1911 barrels weigh in pretty close to 1oz/inch.  My Para barrel is 5 oz, so I put your longslide barrel in at 6oz.

So.

5" 10mm 1911 5 oz barrel, 12.7 oz slide/bushing/plug with a 180 grain load at 1220 fps has slide movement of .11484" during .00068 seconds of time

6" 10mm 1911 6 oz barrel,  17 oz slide/bushing/plug with a 180 grain loat at 1245 fps (+25 for extra inch of barrel) has a slide movement of .10542" during .00080 seconds of time.

[The_Shadow]

In some of these ultra slow motion playbacks you can see the slide is in motion before the bullet leaves the barrel.

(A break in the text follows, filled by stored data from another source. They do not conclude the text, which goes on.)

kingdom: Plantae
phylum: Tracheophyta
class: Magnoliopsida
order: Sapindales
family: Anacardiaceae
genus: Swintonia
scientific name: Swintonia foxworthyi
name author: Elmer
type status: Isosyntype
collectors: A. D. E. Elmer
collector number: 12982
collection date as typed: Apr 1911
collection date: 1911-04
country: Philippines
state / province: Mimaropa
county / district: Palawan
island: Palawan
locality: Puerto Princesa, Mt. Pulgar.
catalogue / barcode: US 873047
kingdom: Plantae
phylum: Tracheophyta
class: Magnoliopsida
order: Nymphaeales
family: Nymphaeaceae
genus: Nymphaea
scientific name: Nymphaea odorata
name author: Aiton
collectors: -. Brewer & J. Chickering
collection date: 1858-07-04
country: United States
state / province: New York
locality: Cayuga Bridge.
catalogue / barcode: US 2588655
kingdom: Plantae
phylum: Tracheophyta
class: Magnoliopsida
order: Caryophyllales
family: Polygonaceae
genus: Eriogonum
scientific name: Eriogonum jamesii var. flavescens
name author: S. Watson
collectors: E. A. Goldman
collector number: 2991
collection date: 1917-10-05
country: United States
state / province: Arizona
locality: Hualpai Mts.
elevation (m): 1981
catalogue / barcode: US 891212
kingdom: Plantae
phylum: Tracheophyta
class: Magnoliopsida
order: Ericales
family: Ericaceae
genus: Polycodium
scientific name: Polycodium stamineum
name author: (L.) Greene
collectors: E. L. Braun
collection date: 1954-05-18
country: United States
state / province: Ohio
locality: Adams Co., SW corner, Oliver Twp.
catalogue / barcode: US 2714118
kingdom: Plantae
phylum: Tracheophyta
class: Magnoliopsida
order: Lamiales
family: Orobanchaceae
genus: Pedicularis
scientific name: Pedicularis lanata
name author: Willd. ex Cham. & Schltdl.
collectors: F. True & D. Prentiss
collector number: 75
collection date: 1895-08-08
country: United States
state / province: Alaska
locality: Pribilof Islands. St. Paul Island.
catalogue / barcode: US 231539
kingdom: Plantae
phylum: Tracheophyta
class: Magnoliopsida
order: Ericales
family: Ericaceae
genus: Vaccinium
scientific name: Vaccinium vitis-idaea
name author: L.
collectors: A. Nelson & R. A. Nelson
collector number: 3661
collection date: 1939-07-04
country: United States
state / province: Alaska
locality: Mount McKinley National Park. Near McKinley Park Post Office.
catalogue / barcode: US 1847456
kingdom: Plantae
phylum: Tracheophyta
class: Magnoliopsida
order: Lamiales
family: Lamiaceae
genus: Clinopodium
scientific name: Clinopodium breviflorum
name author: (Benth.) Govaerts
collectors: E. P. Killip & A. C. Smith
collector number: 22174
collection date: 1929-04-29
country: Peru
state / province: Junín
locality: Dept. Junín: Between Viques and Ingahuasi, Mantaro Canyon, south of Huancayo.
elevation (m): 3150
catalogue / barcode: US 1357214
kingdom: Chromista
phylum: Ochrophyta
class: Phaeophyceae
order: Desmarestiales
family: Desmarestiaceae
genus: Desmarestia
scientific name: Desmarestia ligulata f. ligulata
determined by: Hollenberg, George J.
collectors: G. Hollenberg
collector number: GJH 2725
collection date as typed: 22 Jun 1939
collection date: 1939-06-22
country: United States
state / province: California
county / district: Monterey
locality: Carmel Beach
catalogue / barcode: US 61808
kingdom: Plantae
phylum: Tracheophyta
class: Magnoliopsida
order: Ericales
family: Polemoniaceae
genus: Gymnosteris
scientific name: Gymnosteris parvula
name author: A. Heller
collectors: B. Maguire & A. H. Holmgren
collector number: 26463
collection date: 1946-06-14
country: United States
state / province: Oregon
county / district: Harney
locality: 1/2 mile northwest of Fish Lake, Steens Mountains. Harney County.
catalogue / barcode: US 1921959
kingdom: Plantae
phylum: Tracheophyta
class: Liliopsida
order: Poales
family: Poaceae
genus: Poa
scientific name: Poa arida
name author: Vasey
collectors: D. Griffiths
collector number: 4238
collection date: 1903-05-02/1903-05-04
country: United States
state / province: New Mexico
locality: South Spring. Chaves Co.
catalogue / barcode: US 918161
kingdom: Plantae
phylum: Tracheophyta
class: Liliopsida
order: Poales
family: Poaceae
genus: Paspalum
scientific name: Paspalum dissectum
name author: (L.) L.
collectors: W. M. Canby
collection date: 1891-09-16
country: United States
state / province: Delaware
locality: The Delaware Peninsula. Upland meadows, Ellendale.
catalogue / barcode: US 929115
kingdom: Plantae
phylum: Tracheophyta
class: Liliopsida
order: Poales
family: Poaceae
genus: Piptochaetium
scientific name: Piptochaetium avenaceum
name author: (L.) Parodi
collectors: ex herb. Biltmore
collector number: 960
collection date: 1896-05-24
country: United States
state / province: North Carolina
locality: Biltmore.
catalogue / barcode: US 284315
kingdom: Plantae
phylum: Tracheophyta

And for your viewing pleasure and study
http://kuulapaa.com/home/highspeed/pistols.html

[The_Shadow]

In this picture of a Smith & Wesson SW 645 .45ACP single stack pistol model, you can see several things here...
The bullet has clearly left the barrel
The slide has retracted probably a 1/4" or so
And the barrel and slide appear to be still locked together or at the point of unlocking

[Desolo]

This is as exact as i can get: 1# 1oz for the slide, bushing, and spring plug, barrel is about 5oz? Altogether it reads about 1# 5-6 oz? I hope this helps, im curious to see how this compares!

Unloaded the whole pistol is 2.5 lbs, loaded its 3lbs 2 oz

1911 barrels weigh in pretty close to 1oz/inch.  My Para barrel is 5 oz, so I put your longslide barrel in at 6oz.

So.

5" 10mm 1911 5 oz barrel, 12.7 oz slide/bushing/plug with a 180 grain load at 1220 fps has slide movement of .11484" during .00068 seconds of time

6" 10mm 1911 6 oz barrel,  17 oz slide/bushing/plug with a 180 grain loat at 1245 fps (+25 for extra inch of barrel) has a slide movement of .10542" during .00080 seconds of time.

Now how do those numbers compare to a .45 cal 1911? If I understand this, the longslide took longer to  move a shorter distance, meaning slide velocity is slower?